** Start of QUOTED PASSAGE **

If only we could grieve for our loved ones as Christ grieved for His! If only we had Christ’s WISDOM! If only we could see as He does!
Yesterday the Gospel (Mark 7:24-30) told the story of the Canaanite woman who petitioned Christ to heal her child and even when Christ told her that he would not feed the children’s food to the dogs, she persisted – HUMBLY.
I will take their scraps. I do not care. Please just give me what is leftover, I will take only the worthless parts tat nobody else will take – she was not proud.
Think of that woman! She approached a man who others crowded around and shouted her troubles to Him – completely unmindful of her privacy, reputation, or dignity - in a world that judged her based on all of those things. She only cared that God could hear her and help her. If only He could hear her all would be well... because her faith in Him was so great that she knew – she simply knew – that he would have pity on her once He heard her.
Faith gave her Courage. Courage gave her Hope. Hope brought her Grace…
And Christ healed her child!
There is a reason that we hear about this woman in the Gospel some two thousand years after she lived and died.
The Canaanite woman shows us how to pray.
Saint Mary Magdalena de Pazzi, who was a Carmelite nun and mystic in the early 17th century said that the Canaanite woman in this Gospel teaches us that our prayers should be “humble, fervent, resigned, persevering, and accompanied with great reverence. One should consider that he stands in the presence of a God, and speaks with a Lord before whom the angels tremble from awe and fear."
And with awe and fear – I dare to pray… To God, who is my Beloved, my Father, my Daddy, my Dad…
Because I know, that if He will only hear me, all will be well.
For with prayer everything is clear. Here. At the Foot of the Cross.

** End of QUOTED PASSAGE **
** Start of DATA EXTRACT **

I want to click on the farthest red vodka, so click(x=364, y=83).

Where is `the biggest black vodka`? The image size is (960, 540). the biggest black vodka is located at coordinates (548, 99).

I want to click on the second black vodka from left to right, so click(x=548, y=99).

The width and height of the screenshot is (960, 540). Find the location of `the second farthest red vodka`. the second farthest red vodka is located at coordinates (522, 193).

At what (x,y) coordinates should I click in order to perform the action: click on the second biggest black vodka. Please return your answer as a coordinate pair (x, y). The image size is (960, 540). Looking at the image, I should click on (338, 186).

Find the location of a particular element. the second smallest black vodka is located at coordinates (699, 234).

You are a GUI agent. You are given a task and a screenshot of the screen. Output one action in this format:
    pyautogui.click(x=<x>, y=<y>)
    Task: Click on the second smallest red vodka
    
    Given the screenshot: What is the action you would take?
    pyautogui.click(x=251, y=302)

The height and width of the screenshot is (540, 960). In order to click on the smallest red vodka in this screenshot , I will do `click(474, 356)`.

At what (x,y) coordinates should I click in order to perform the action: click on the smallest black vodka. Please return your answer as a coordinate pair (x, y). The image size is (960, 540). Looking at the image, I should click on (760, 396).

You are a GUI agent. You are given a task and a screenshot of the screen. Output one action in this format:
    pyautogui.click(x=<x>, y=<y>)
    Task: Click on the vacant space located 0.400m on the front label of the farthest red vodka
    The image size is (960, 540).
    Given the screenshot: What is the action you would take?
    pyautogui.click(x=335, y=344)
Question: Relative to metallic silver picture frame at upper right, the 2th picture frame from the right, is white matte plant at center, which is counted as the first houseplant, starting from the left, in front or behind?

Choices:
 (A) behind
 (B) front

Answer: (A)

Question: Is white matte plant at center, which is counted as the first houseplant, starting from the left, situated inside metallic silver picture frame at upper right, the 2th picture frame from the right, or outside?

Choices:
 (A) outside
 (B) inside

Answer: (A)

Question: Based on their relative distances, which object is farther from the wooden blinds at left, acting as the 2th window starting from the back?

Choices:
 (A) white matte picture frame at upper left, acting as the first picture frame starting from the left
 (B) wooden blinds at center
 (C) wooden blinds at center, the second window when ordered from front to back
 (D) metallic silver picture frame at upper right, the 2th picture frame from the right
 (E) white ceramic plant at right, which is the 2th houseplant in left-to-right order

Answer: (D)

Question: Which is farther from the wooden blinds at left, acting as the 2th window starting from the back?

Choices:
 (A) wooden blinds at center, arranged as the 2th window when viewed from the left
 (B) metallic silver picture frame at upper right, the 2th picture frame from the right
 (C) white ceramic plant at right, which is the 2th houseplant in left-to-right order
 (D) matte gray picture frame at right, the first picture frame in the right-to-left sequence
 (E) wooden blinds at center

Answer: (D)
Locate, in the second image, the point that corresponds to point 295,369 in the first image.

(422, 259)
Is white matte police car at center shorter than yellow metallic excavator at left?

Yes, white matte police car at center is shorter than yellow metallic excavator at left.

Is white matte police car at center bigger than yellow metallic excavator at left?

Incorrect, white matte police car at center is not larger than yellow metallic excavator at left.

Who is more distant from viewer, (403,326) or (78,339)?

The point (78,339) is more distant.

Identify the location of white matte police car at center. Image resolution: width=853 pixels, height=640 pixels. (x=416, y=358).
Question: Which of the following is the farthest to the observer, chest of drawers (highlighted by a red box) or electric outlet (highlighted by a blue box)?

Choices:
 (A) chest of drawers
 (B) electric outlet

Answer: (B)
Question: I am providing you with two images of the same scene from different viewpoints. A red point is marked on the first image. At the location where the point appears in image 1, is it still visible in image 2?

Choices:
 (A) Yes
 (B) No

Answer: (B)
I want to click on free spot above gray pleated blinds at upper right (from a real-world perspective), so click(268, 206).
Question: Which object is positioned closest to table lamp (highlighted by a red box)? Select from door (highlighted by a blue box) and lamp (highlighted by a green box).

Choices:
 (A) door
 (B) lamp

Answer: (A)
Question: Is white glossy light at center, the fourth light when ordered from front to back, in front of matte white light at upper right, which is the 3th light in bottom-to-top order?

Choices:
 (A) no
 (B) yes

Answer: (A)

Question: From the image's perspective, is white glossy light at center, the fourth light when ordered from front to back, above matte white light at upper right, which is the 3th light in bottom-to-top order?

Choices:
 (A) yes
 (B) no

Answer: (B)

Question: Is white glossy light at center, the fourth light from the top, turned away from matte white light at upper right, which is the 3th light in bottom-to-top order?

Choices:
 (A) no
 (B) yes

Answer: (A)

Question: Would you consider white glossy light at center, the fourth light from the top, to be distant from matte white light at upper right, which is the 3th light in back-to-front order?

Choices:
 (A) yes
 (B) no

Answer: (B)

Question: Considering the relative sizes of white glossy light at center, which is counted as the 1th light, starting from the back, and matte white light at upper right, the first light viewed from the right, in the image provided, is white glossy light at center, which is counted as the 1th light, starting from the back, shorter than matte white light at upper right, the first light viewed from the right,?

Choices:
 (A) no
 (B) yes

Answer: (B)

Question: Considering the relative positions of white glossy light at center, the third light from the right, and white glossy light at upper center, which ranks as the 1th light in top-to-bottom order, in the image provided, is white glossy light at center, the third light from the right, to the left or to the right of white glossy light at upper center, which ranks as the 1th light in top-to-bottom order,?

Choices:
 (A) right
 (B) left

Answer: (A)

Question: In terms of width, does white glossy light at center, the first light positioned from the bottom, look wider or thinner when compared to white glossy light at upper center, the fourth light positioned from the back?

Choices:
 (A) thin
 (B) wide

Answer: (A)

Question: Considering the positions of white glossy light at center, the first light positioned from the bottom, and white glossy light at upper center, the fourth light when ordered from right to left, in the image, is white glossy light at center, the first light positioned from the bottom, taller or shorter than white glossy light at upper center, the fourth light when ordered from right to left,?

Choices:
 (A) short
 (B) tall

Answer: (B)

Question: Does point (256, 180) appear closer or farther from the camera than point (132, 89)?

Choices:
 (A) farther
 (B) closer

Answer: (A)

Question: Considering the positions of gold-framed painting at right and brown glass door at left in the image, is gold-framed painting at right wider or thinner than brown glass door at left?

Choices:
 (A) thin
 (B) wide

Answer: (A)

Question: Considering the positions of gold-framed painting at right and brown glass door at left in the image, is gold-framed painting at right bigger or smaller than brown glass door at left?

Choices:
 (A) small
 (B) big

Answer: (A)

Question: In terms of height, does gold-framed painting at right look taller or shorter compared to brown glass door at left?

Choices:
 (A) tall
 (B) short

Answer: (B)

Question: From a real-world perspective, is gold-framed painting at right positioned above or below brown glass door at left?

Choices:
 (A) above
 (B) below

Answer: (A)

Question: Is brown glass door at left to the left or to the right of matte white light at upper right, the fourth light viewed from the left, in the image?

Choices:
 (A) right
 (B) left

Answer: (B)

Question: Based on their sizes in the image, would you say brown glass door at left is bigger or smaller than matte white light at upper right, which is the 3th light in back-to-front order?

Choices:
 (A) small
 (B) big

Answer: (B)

** End of DATA EXTRACT **

= PROBLEM DETAILS =
Write out the passage about the Canaanite woman in full, word for word. These rows come from a separate source.

= TASK OUTPUT =
If only we could grieve for our loved ones as Christ grieved for His! If only we had Christ’s WISDOM! If only we could see as He does!
Yesterday the Gospel (Mark 7:24-30) told the story of the Canaanite woman who petitioned Christ to heal her child and even when Christ told her that he would not feed the children’s food to the dogs, she persisted – HUMBLY.
I will take their scraps. I do not care. Please just give me what is leftover, I will take only the worthless parts tat nobody else will take – she was not proud.
Think of that woman! She approached a man who others crowded around and shouted her troubles to Him – completely unmindful of her privacy, reputation, or dignity - in a world that judged her based on all of those things. She only cared that God could hear her and help her. If only He could hear her all would be well... because her faith in Him was so great that she knew – she simply knew – that he would have pity on her once He heard her.
Faith gave her Courage. Courage gave her Hope. Hope brought her Grace…
And Christ healed her child!
There is a reason that we hear about this woman in the Gospel some two thousand years after she lived and died.
The Canaanite woman shows us how to pray.
Saint Mary Magdalena de Pazzi, who was a Carmelite nun and mystic in the early 17th century said that the Canaanite woman in this Gospel teaches us that our prayers should be “humble, fervent, resigned, persevering, and accompanied with great reverence. One should consider that he stands in the presence of a God, and speaks with a Lord before whom the angels tremble from awe and fear."
And with awe and fear – I dare to pray… To God, who is my Beloved, my Father, my Daddy, my Dad…
Because I know, that if He will only hear me, all will be well.
For with prayer everything is clear. Here. At the Foot of the Cross.